Data items —
----------
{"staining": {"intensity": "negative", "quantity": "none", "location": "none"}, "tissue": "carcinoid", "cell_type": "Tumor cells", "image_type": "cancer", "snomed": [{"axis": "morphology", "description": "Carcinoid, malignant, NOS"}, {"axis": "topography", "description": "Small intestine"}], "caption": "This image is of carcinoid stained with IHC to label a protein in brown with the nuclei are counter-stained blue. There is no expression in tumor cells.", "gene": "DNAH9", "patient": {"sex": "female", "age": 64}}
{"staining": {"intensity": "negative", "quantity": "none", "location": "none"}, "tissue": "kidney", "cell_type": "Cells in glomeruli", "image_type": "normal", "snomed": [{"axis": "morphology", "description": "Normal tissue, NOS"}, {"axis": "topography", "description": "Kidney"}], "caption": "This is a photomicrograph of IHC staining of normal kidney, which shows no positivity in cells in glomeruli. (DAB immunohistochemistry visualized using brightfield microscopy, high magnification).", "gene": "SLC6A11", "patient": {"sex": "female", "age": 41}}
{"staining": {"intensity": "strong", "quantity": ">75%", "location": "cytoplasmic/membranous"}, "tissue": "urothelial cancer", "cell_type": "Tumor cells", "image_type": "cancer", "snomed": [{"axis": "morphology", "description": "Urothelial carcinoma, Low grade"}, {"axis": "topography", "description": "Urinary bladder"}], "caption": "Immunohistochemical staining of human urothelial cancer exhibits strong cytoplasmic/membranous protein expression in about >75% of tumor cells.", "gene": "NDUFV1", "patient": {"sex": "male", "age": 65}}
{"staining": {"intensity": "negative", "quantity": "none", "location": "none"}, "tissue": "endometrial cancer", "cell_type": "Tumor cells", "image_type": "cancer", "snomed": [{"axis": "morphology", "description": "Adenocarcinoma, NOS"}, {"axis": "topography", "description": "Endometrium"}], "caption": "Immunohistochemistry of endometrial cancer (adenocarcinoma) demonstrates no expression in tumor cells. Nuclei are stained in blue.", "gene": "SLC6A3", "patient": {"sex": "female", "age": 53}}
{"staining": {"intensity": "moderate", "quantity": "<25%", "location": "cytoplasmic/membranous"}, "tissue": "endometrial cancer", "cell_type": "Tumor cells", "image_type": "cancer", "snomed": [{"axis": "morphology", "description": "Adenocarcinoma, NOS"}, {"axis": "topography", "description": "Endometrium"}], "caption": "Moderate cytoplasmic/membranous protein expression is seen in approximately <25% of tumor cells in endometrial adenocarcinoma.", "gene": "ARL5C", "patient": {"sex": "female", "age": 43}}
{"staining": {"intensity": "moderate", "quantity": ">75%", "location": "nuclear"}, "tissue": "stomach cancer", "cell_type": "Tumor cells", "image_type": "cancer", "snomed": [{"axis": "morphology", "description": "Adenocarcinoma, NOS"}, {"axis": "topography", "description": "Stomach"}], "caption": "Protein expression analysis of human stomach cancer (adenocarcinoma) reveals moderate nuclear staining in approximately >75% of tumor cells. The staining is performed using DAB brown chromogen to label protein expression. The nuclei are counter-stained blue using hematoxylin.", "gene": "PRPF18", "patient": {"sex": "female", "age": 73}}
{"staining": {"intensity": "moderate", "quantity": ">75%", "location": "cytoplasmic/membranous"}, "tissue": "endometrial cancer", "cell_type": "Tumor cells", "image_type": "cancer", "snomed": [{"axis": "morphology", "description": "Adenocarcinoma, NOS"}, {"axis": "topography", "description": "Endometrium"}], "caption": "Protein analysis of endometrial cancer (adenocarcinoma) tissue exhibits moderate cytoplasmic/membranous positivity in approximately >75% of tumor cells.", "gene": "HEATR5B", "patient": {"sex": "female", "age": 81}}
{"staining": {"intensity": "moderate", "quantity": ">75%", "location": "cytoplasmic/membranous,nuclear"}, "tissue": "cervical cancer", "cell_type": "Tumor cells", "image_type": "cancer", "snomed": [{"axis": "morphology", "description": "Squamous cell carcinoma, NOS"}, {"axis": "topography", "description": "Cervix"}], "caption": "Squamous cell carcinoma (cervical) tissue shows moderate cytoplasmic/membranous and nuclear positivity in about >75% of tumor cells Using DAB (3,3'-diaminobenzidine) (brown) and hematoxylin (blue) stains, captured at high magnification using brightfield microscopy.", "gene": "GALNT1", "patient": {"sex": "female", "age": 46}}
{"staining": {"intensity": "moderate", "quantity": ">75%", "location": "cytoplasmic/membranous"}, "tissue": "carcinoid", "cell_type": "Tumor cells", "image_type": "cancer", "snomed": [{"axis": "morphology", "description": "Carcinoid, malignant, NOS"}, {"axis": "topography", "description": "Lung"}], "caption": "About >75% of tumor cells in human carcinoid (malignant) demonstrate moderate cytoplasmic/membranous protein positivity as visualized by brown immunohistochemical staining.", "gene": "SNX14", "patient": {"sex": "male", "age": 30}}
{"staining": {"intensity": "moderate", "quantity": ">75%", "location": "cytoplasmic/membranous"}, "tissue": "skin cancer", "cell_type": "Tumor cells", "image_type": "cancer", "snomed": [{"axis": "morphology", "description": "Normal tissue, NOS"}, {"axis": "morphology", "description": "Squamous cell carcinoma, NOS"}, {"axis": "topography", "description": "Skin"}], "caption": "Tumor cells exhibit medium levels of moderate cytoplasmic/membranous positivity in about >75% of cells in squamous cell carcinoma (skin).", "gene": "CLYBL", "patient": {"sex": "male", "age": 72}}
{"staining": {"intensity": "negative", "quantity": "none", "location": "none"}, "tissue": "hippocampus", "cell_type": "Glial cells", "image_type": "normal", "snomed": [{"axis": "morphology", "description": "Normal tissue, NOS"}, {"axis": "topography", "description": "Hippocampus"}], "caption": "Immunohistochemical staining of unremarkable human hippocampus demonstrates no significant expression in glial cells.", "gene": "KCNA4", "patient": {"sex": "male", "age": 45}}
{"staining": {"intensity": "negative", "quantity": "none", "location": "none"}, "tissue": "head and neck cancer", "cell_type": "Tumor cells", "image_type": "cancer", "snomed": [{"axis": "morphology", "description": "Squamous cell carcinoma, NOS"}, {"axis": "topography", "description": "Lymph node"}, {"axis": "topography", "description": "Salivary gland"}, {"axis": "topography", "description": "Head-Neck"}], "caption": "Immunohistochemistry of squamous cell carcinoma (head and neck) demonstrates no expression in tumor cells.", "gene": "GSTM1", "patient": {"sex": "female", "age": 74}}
----------
THE TASK — The lines above starting at the one that contains "cancer (adenocarcinoma) demonstrates" and ending at the one that contains "protein expression is" must be transcribed exactly, and no other lines may appear.

ANSWER FOR THIS EXERCISE —
{"staining": {"intensity": "negative", "quantity": "none", "location": "none"}, "tissue": "endometrial cancer", "cell_type": "Tumor cells", "image_type": "cancer", "snomed": [{"axis": "morphology", "description": "Adenocarcinoma, NOS"}, {"axis": "topography", "description": "Endometrium"}], "caption": "Immunohistochemistry of endometrial cancer (adenocarcinoma) demonstrates no expression in tumor cells. Nuclei are stained in blue.", "gene": "SLC6A3", "patient": {"sex": "female", "age": 53}}
{"staining": {"intensity": "moderate", "quantity": "<25%", "location": "cytoplasmic/membranous"}, "tissue": "endometrial cancer", "cell_type": "Tumor cells", "image_type": "cancer", "snomed": [{"axis": "morphology", "description": "Adenocarcinoma, NOS"}, {"axis": "topography", "description": "Endometrium"}], "caption": "Moderate cytoplasmic/membranous protein expression is seen in approximately <25% of tumor cells in endometrial adenocarcinoma.", "gene": "ARL5C", "patient": {"sex": "female", "age": 43}}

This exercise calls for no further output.